Gregorio Borgia/Associated Press

Updated: May 29, 2012

Cardinal Joseph Ratzinger was elected the Roman Catholic Church’s 265th pope on April 19, 2005, after the death of the popular and long-serving Pope John Paul II. Cardinal Ratzinger took the name Benedict XVI.

Before his elevation, Benedict had led the Congregation for the Doctrine of the Faith, a key Vatican office, in which he was seen as a tough enforcer of John Paul’s conservative views.

Many Vatican experts predicted that Benedict, a German-born, bookish scholar with a strong theological bent, would not inspire the same sort of public adoration as his predecessor. But few could have predicted that his papacy would be characterized by a series of scandals and controversies that have alienated so many people, including Catholics.

The church’s long-running sexual abuse scandal flared up with new rounds of accusations, and has threatened to define Benedict’s papacy. He has faced accusations that he and direct subordinates often did not alert civilian authorities or discipline priests involved in sexual abuse when he served as archbishop in Germany and as the Vatican’s chief doctrinal enforcer.

In 2006, Benedict enraged many Muslims, when he quoted a Byzantine emperor who called Islam “evil and inhuman,’' and in 2009 he sparked outrage across Europe when he revoked the excommunication of schismatic bishops who had denied central elements of the Holocaust.

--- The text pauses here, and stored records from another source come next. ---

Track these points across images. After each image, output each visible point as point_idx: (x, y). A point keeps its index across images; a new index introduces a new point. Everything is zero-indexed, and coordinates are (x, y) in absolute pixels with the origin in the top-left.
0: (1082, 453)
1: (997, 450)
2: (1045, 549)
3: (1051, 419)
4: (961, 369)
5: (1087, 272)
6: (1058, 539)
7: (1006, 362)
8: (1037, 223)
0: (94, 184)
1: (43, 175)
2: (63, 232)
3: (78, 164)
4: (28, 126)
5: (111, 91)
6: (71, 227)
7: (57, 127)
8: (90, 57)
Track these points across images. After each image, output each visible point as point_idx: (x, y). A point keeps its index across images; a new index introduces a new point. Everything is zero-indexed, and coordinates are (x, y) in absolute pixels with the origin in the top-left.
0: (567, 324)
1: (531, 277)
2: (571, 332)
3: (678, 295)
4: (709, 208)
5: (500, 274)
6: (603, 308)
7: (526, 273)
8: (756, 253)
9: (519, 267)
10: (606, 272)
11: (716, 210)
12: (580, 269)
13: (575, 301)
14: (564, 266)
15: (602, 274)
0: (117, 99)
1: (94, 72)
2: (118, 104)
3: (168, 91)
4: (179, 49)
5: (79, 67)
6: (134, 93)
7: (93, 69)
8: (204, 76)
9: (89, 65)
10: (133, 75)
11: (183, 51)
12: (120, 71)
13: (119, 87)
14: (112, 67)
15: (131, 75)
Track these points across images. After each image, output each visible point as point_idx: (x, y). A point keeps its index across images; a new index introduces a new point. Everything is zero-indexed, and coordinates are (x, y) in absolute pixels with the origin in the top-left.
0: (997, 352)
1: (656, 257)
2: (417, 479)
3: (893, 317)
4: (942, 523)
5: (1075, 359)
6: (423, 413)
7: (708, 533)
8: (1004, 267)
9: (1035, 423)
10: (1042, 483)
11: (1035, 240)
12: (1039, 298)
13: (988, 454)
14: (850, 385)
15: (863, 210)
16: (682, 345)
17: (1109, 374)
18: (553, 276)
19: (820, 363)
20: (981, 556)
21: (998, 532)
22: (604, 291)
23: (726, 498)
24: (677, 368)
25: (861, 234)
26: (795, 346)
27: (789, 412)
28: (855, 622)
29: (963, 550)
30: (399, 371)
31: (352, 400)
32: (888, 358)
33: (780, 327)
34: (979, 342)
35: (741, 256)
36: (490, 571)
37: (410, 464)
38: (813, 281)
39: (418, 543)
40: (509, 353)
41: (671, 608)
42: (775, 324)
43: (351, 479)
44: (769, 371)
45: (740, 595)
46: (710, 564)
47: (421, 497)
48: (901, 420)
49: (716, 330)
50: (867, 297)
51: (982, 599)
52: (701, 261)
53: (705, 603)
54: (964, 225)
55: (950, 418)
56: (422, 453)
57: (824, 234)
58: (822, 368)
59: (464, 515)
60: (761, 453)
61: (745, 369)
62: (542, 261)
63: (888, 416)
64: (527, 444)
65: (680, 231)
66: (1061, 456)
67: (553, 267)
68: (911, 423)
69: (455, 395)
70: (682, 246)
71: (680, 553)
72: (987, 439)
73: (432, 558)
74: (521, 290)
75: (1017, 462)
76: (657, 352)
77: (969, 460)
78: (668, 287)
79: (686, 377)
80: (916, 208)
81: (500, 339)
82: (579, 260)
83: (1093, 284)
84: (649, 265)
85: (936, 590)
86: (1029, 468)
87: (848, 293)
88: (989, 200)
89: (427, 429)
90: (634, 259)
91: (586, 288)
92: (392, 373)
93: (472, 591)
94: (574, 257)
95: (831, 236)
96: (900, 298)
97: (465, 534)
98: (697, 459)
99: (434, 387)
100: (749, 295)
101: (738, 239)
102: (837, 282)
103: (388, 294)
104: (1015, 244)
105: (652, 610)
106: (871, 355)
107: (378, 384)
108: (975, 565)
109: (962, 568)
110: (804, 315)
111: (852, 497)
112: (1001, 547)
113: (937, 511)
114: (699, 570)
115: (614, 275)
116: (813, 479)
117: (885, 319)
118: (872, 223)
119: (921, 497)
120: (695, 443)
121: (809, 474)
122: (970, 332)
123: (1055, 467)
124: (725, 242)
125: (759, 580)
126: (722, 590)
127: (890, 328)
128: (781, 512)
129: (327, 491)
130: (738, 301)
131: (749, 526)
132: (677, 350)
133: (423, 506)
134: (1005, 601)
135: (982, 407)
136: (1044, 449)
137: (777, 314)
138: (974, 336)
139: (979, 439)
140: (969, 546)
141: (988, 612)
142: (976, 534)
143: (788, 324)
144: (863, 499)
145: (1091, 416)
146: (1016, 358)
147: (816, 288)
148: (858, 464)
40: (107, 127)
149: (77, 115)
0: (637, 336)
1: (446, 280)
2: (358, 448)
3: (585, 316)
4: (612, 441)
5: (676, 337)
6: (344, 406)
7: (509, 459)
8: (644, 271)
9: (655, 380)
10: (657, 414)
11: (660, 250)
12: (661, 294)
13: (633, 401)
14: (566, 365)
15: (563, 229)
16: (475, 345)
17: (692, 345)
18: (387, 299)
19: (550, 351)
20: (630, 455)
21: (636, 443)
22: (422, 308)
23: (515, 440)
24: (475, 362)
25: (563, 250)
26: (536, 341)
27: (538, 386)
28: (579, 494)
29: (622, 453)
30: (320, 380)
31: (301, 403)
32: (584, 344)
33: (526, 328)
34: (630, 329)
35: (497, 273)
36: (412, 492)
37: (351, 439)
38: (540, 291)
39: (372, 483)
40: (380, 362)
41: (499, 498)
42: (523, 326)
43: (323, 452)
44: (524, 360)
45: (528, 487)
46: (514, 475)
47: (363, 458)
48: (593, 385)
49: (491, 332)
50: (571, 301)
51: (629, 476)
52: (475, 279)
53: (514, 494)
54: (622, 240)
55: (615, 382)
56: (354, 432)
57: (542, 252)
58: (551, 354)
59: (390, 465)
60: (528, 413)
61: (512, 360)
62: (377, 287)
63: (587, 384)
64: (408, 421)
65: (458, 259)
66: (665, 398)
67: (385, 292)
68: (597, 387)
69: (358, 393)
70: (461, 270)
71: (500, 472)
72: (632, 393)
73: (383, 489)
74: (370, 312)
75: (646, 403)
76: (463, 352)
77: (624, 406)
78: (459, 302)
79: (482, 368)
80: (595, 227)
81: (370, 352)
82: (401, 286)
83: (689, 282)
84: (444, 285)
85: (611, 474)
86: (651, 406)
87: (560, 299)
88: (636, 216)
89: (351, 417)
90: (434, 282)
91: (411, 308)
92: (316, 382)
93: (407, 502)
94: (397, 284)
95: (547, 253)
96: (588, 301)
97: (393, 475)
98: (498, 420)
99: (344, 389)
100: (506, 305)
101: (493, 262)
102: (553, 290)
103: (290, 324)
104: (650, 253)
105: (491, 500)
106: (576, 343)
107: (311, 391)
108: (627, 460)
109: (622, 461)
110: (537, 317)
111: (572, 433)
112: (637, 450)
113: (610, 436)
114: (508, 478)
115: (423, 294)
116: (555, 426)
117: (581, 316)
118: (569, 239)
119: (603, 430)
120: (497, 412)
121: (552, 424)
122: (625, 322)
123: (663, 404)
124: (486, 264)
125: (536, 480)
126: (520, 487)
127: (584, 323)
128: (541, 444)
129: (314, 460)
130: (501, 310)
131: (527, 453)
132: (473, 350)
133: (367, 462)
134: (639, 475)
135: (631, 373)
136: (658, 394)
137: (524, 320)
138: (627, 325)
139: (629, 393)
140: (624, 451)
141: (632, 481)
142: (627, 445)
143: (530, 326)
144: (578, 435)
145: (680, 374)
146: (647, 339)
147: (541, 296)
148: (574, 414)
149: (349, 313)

Benedict’s visit to Germany in September 2011 encapsulated much of the turmoil that has defined his papacy. Instead of a pleasant visit to his native land, the trip became a journey to the front lines in the battle over the future of the church. The pope addressed members of Germany’s parliament while thousands of demonstrators aired a wide array of criticisms of the church and Benedict on subjects that included the role of women in the church, gay rights and sexual abuse by priests.

Of all European countries, Ireland has undergone perhaps the most profound transformation in its relationship to the church, an institution that permeated almost every aspect of life there for generations. In 2011, Irish prime minister Enda Kenny unexpectedly took the floor in Parliament to express his outrage over the revelations in the Cloyne Report, which detailed abuse and cover-ups by church officials in Ireland through 2009. The Vatican withdrew its ambassador from Dublin, and the Irish government announced that it would introduce a package of legislation to protect children.

One More Crisis: A Scandal Involving the Pope’s Butler

In May 2012, a scandal called VatiLeaks burst into the open when Paolo Gabriele, 46, the pope’s butler, was arrested on suspicion of leaking secret documents, some of which were addressed to the pope. Some of the documents that Mr. Gabriele is suspected of leaking claim cronyism and corruption in Vatican contracts.